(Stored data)
----------------------------------------

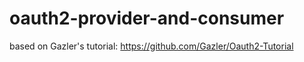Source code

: oauth2-provider-and-consumer
============================

based on Gazler's tutorial: https://github.com/Gazler/Oauth2-Tutorial
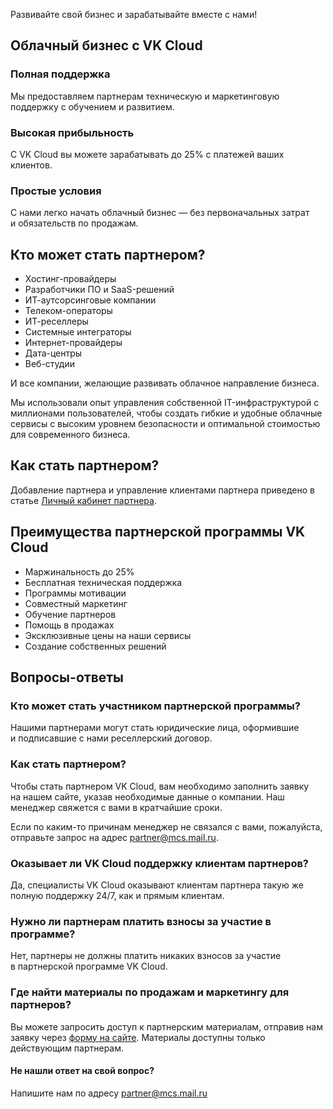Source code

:Развивайте свой бизнес и зарабатывайте вместе с нами!

## Облачный бизнес с VK Cloud

### Полная поддержка

Мы предоставляем партнерам техническую и маркетинговую поддержку с обучением и развитием.

### Высокая прибыльность

С VK Cloud вы можете зарабатывать до 25% с платежей ваших клиентов.

### Простые условия

С нами легко начать облачный бизнес — без первоначальных затрат и обязательств по продажам.

## Кто может стать партнером?

- Хостинг-провайдеры
- Разработчики ПО и SaaS-решений
- ИТ-аутсорсинговые компании
- Телеком-операторы
- ИТ-реселлеры
- Системные интеграторы
- Интернет-провайдеры
- Дата-центры
- Веб-студии

И все компании, желающие развивать облачное направление бизнеса.

Мы использовали опыт управления собственной IT-инфраструктурой с миллионами пользователей, чтобы создать гибкие и удобные облачные сервисы с высоким уровнем безопасности и оптимальной стоимостью для современного бизнеса.

## Как стать партнером?

Добавление партнера и управление клиентами партнера приведено в статье [Личный кабинет партнера](../partners-profile/).

## Преимущества партнерской программы VK Cloud

- Маржинальность до 25%
- Бесплатная техническая поддержка
- Программы мотивации
- Совместный маркетинг
- Обучение партнеров
- Помощь в продажах
- Эксклюзивные цены на наши сервисы
- Создание собственных решений

## Вопросы-ответы

### Кто может стать участником партнерской программы?

Нашими партнерами могут стать юридические лица, оформившие и подписавшие с нами реселлерский договор.

### Как стать партнером?

Чтобы стать партнером VK Cloud, вам необходимо заполнить заявку на нашем сайте, указав необходимые данные о компании. Наш менеджер свяжется с вами в кратчайшие сроки.

Если по каким-то причинам менеджер не связался с вами, пожалуйста, отправьте запрос на адрес [partner@mcs.mail.ru](mailto:partner@mcs.mail.ru).

### Оказывает ли VK Cloud поддержку клиентам партнеров?

Да, специалисты VK Cloud оказывают клиентам партнера такую же полную поддержку 24/7, как и прямым клиентам.

### Нужно ли партнерам платить взносы за участие в программе?

Нет, партнеры не должны платить никаких взносов за участие в партнерской программе VK Cloud.

### Где найти материалы по продажам и маркетингу для партнеров?

Вы можете запросить доступ к партнерским материалам, отправив нам заявку через [форму на сайте](https://mcs.mail.ru/partner/). Материалы доступны только действующим партнерам.

#### Не нашли ответ на свой вопрос?

Напишите нам по адресу [partner@mcs.mail.ru](mailto:partner@mcs.mail.ru)

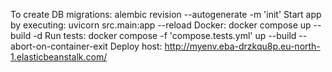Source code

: To create DB migrations:
    alembic revision --autogenerate -m 'init'
Start app by executing:
    uvicorn src.main:app --reload
Docker:
    docker compose up --build -d
Run tests:
    docker compose -f 'compose.tests.yml' up --build --abort-on-container-exit
Deploy host:
    http://myenv.eba-drzkqu8p.eu-north-1.elasticbeanstalk.com/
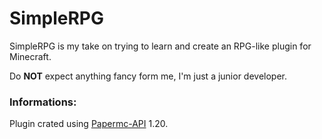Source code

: # SimpleRPG
SimpleRPG is my take on trying to learn and create an RPG-like plugin for Minecraft.

Do **NOT** expect anything fancy form me, I'm just a junior developer.

### Informations:
Plugin crated using <a href="https://papermc.io">Papermc-API</a> 1.20.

----------------------------------------

### YOUR INSTRUCTIONS
The answer should contain only the lines from the start of the records above through the line with "С нами легко начать", copied exactly, and no pictures.

### RESPONSE AREA
Source code

: oauth2-provider-and-consumer
============================

based on Gazler's tutorial: https://github.com/Gazler/Oauth2-Tutorial
Source code

:Развивайте свой бизнес и зарабатывайте вместе с нами!

## Облачный бизнес с VK Cloud

### Полная поддержка

Мы предоставляем партнерам техническую и маркетинговую поддержку с обучением и развитием.

### Высокая прибыльность

С VK Cloud вы можете зарабатывать до 25% с платежей ваших клиентов.

### Простые условия

С нами легко начать облачный бизнес — без первоначальных затрат и обязательств по продажам.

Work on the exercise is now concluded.